Speramus Meliora; Resurget Cineribus
— Motto of the City of Detroit
Where theories on and artistic expressions of Detroit’s uniquely American, uniquely Midwestern current decay are concerned, there are generally two camps. On one side you run into a group of people who gleefully exploit the city’s catastrophic and incredibly rapid self-destruction, creating ruin-porn left and right, mining the city for every visual metaphor about the inherent perils of industrialization they can. Meanwhile, just down Cass Corridor, the other camp — referred to by many as Boosters — all but deny there’s anything wrong with Detroit whatsoever, and find tons of interesting, totally cool things going on around the city to prove it. I’ve had the pleasure of spending quite a bit of time with people who fall into each camp, and some who kind of fall into both. And what impresses me most about Julien Temple’s latest documentary, Requiem For Detroit?, is that he seems to have understood this weird dichotomy and tempers his film with an understanding of those things about Detroit that make it simultaneously awe-inspiring, tragic, and dangerous.
Temple — who most will be familiar with for the films he made documenting the punk movement in his native England and then going crazy and making Earth Girls Are Easy — spends a considerable amount of time in his latest work following an urban explorer around some of the more famous decrepit buildings that liberally pepper the city of Detroit. The film is all the better for it, as this semi-guided tour of some of the rougher and abandoned parts of the city establishes just how dire a situation Detroiters find themselves in today. Interweaving this tragic odyssey are thoughtful interviews with several people who know an incredible amount about Detroit and have given an incredible amount of themselves trying to make it a better place. Most notable among these are John Sinclair (former revolutionary and sometimes-member of the MC5) and Grace Lee Boggs, one of Detroit’s most prolific activists.

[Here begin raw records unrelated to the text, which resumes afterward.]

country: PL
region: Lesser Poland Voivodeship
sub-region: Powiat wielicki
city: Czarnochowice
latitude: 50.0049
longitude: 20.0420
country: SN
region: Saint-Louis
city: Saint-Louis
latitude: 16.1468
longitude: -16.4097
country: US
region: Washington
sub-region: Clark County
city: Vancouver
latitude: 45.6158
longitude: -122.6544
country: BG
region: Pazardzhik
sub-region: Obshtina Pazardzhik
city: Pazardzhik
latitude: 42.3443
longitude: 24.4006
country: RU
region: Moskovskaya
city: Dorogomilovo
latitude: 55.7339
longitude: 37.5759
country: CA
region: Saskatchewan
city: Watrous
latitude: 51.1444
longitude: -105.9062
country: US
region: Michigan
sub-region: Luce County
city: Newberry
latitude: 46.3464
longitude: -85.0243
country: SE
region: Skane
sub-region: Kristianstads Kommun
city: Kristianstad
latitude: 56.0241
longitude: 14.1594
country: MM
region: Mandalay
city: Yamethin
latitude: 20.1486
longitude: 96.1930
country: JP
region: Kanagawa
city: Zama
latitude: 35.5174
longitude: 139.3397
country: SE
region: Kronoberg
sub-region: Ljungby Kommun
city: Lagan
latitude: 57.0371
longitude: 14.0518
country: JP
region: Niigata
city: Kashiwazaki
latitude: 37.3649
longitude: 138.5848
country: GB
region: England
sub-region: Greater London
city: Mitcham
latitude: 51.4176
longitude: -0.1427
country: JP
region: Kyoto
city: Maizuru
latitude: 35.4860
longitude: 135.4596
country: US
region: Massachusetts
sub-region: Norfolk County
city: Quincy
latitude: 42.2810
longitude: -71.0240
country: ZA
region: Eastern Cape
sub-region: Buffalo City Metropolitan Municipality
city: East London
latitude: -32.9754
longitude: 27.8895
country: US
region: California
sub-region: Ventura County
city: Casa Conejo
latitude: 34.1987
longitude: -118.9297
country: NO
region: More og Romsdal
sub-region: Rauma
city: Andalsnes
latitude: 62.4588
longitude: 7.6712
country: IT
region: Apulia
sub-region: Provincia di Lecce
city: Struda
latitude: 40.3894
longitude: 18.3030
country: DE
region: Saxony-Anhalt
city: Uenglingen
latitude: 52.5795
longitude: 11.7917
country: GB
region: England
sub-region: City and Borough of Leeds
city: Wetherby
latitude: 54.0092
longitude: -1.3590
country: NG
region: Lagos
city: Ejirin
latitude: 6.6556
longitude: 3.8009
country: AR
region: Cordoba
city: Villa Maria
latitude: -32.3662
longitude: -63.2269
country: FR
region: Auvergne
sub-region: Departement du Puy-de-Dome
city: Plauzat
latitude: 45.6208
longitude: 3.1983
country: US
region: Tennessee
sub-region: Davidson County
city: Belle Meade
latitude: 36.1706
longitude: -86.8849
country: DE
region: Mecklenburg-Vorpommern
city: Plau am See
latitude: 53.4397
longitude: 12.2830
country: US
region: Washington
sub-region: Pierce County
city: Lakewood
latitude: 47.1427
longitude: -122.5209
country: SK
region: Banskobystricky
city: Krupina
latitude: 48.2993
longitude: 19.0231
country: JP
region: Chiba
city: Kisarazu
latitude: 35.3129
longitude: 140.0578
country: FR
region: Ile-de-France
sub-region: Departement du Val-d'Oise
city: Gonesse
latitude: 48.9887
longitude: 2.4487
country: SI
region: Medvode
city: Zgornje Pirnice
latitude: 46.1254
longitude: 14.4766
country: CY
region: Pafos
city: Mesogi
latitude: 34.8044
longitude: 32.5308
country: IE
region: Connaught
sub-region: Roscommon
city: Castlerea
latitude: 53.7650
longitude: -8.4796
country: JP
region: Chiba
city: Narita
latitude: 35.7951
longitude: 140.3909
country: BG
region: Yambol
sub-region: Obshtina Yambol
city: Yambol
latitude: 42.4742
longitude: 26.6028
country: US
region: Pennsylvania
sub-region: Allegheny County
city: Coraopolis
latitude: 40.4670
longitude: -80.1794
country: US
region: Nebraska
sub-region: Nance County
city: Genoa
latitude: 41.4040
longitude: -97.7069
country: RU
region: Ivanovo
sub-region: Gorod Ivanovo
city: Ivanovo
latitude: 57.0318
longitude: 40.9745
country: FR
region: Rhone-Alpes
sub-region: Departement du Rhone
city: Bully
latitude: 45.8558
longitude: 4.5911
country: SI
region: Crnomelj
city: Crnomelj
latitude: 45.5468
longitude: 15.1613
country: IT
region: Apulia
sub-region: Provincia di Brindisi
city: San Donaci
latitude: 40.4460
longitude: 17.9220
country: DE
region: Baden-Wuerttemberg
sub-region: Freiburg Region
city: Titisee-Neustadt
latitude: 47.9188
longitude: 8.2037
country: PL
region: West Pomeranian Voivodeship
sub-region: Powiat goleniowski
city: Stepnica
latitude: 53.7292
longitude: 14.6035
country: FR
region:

Boggs does a particularly good job in recounting the dizzying frenzy that accompanied all of the money that flowed into town during the sustained and unsustainable automobile boom, when the city devoted the majority of its resources to expanding to meet the perceived demand for new housing and new neighborhoods. A city that was built to suit the needs of a bustling 1.2 million people, Detroit’s population as of the 2010 census is now just a tick over 700k. There isn’t enough of a tax base to support the old infrastructure, and parts of the city are being allowed to revert back to natural prairie. As Boggs sees it, “The auto industry has come to the end of the line. I love to drive, but to think that [cars] are the answer to civilization and the evolution of humanity is childish. To get so excited about a few decades of mass production and to believe that that’s heaven — I mean, that’s crazy.” Yet interviews Temple conducts with some heavy hitters from Detroit’s Big Three automakers suggest that within the car lies Detroit’s great renewal. It’s kind of depressing to see the auto execs’ weirdly sad grins as they essentially justify not paying state taxes for the supposed services their offering to the people of Detroit.
Written by Jesuit Fr. Gabriel Richard after a fire in 1805 completely levelled the city, the motto of Detroit (“We hope for better things; it will arise from the ashes”) has somehow been perennially relevant for this gateway to the American North. Detroit’s in rough shape, having been the butt of both good and bad jokes for decades now — yet there really are plenty of cool things happening in the city, like the recently kickstarted Corktown Cinema, the Museum of Contemporary Arts Detroit, and the Heidelberg Project, whose founder, Tyree Guyton, is cautiously optimistic about the future of his beloved city. Requiem For Detroit?, even with its tacky question-marked title, is a very well-made documentary about a very complicated town in Michigan.